Priscilla Rattazzi

The influence and legacy of an early career as a fashion and portrait photographer is striking in the work of Priscilla Rattazzi. As the consummate master of restraint, she conjures an innately and effortlessly elegant aesthetic of beauty; whether she’s portraying the rarefied, aspirational worlds of the Great and the Good, or her beloved, sentinel lime trees etched against a snowy landscape in the place that was once called home. Rattazzi’s talent is to imbue her portraits with a singular stillness that anchors them and gives them the potency and permanence of a statue.
 
Her landscapes, conversely, are remarkable for their anthropomorphic animation. Rattazzi is not the first photographer to go into the desert in search of meaning and miracle, to seek out landscapes as a source of inspiration, solace and peace. Like Ansel Adams, Robert Misrach, or Sebastiao Salgado who pursued the beauty aesthetic in nature’s empty spaces, she became an environmentalist by default. Her 2017 Grand Staircase-Escalante series is a clarion call to save this fragile, inaccessible land mass in South Utah. This, the last explored frontier of America, offers an astounding biodiversity, from its low-lying deserts, its coniferous forest to the uncharted cliffs and escarpments of its mountain range.
 
Rattazzi’s method of making sense of the unwieldy barren landscape and its threatened existence is to give it a human scale and perspective, which inevitably deepens our sense of engagement. She positions the otherworldly geological wonders – those towering basalt sandstone rock stacks – centre frame, and angles the lens so they look, for all the world, like wasp-waisted, ample-breasted figures of an Irving Penn fashion shoot, posing beneath the brims of their ladylike hats.
 
Priscilla Rattazzi was born in Rome, Italy in 1956 and went to boarding school in Wales before moving to the United States in the early seventies. She studied photography at Sarah Lawrence College, and later worked as an assistant to photographer Hiro in the late seventies.
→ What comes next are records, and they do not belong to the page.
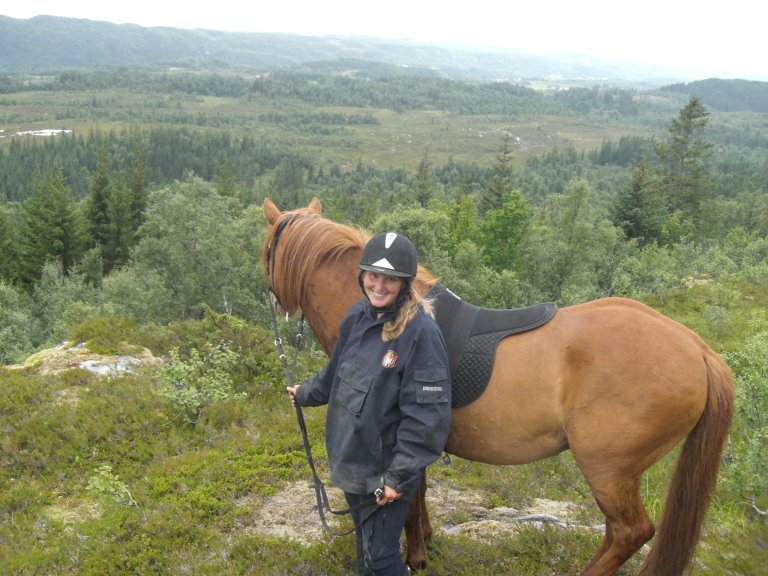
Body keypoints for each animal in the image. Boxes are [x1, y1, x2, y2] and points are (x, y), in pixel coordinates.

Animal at [262, 198, 732, 576]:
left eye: (266, 249)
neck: (394, 317)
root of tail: (698, 350)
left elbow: (406, 501)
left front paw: (416, 555)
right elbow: (421, 491)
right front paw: (427, 538)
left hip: (609, 471)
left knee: (629, 532)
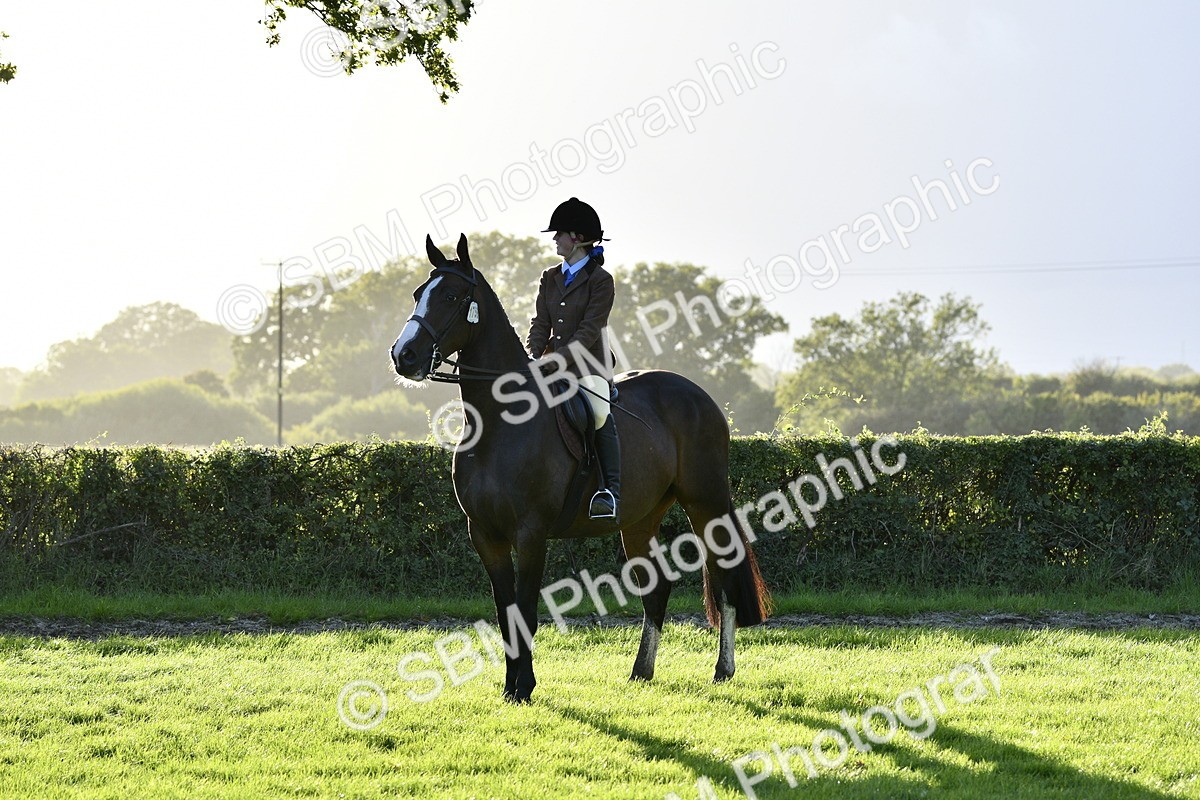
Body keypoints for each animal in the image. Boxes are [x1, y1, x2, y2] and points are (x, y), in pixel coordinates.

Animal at [390, 234, 770, 703]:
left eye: (450, 296)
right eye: (417, 294)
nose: (403, 356)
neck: (499, 422)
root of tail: (700, 395)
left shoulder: (531, 533)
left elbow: (525, 612)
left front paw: (523, 687)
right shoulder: (485, 535)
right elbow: (504, 614)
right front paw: (510, 687)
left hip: (706, 502)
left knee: (724, 578)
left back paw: (723, 668)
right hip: (640, 518)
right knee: (657, 588)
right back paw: (641, 670)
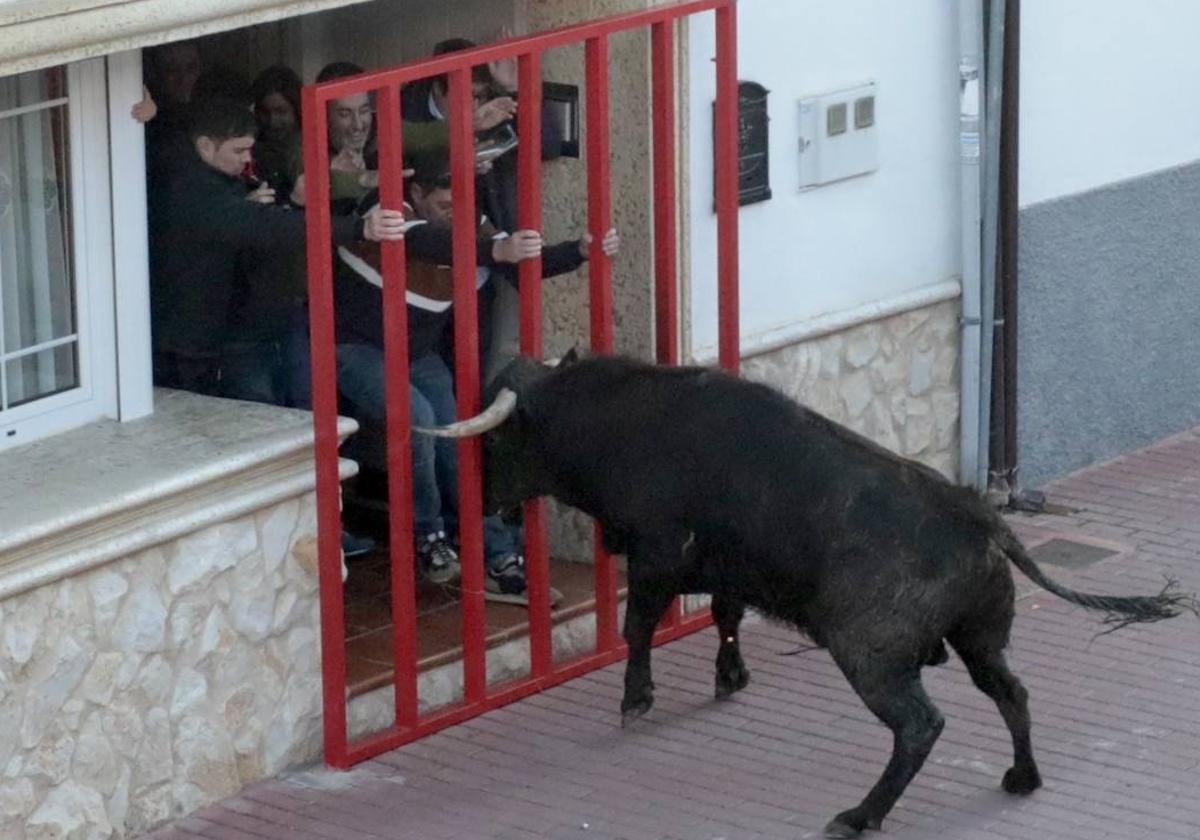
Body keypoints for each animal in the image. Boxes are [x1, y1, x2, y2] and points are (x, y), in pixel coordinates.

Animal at [420, 355, 1190, 840]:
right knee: (1012, 692)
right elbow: (724, 616)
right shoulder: (723, 567)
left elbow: (639, 627)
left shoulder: (656, 556)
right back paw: (1021, 778)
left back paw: (859, 815)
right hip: (980, 636)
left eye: (496, 445)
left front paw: (636, 699)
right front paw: (731, 676)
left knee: (921, 725)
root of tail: (977, 514)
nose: (478, 503)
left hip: (871, 656)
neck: (625, 419)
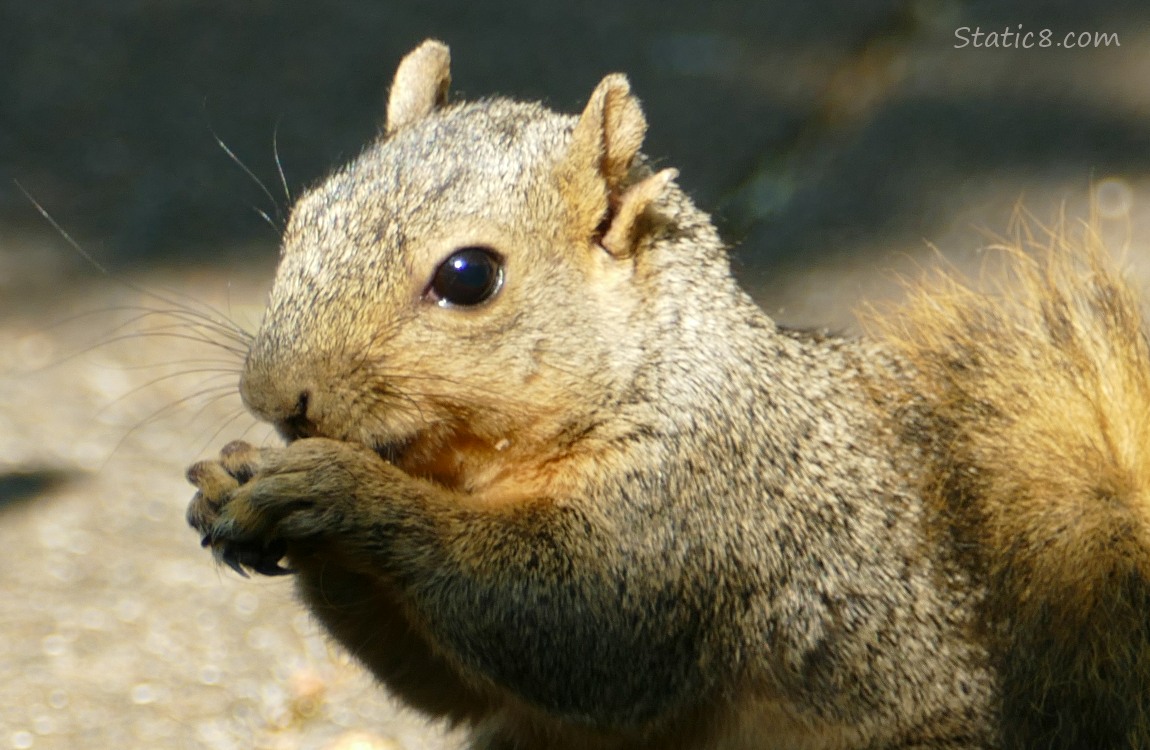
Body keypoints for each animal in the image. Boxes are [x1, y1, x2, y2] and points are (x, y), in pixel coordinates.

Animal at [184, 41, 1150, 750]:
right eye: (304, 216)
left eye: (468, 277)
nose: (273, 396)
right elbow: (442, 681)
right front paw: (235, 481)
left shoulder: (690, 518)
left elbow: (564, 627)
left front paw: (330, 488)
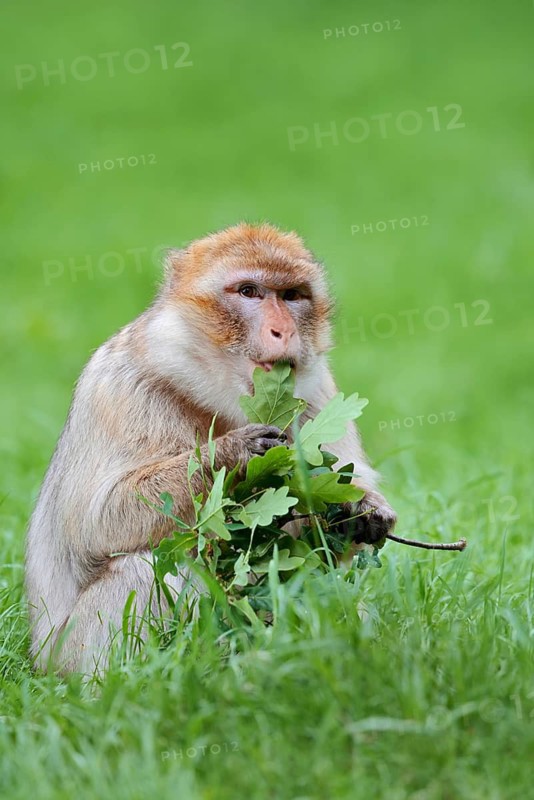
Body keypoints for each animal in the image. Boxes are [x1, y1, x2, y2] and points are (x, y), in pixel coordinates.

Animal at [25, 222, 396, 675]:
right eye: (250, 292)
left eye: (292, 295)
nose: (283, 331)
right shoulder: (119, 389)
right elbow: (97, 520)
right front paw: (237, 451)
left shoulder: (319, 393)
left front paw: (359, 509)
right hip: (69, 652)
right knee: (146, 566)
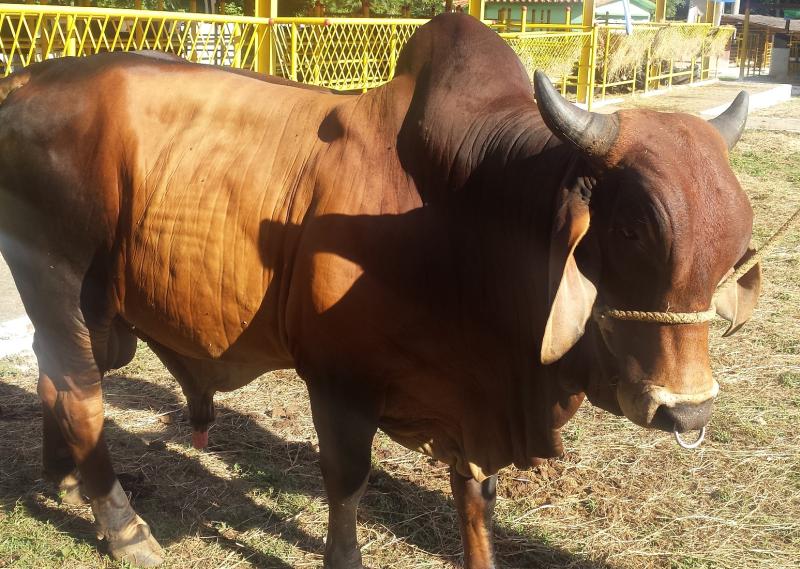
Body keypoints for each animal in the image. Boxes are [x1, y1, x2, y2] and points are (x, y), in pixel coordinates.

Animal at [0, 13, 760, 568]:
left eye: (732, 247)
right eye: (632, 228)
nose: (689, 410)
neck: (467, 210)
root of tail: (24, 81)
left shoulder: (469, 399)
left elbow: (475, 494)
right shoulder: (339, 381)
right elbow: (347, 481)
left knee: (55, 381)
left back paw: (63, 477)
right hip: (59, 287)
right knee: (80, 396)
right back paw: (124, 526)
Throughout the eighties, Priscilla worked as a fashion and portrait photographer in New York. After her children were born, her focus shifted to more personal subjects, such as family life and dogs; most recently she has gravitated towards the environment. Her work has appeared in Brides, Self, Redbook, New York and The New York Times Magazine. In Italy, her work has appeared in Vogue Italia, Donna and Amica. Rattazzi has published four books and one portfolio: Best Friends (1989), Children (1992), Georgica Pond (2000), Best Friends The Portfolio (2006), Luna & Lola (2010), and Three Lindens (2023). She has shown at galleries and museums such as Staley-Wise Gallery in New York, the Knoxville Museum of Art in Knoxville, TN, Glenn Horowitz Bookselller in East Hampton, NY, Jack Banning Gallery in New York, Valentina Moncada Gallery in Rome, Italy, Paul Fisher Gallery in West Palm Beach, FL, the Norton Museum of Art in West Palm Beach, FL, the Peter Marino Art Foundation in Southhampton, NY, the Italian Cultural Institute in New York, and Robilant+Voena Gallery in Milan, Italy.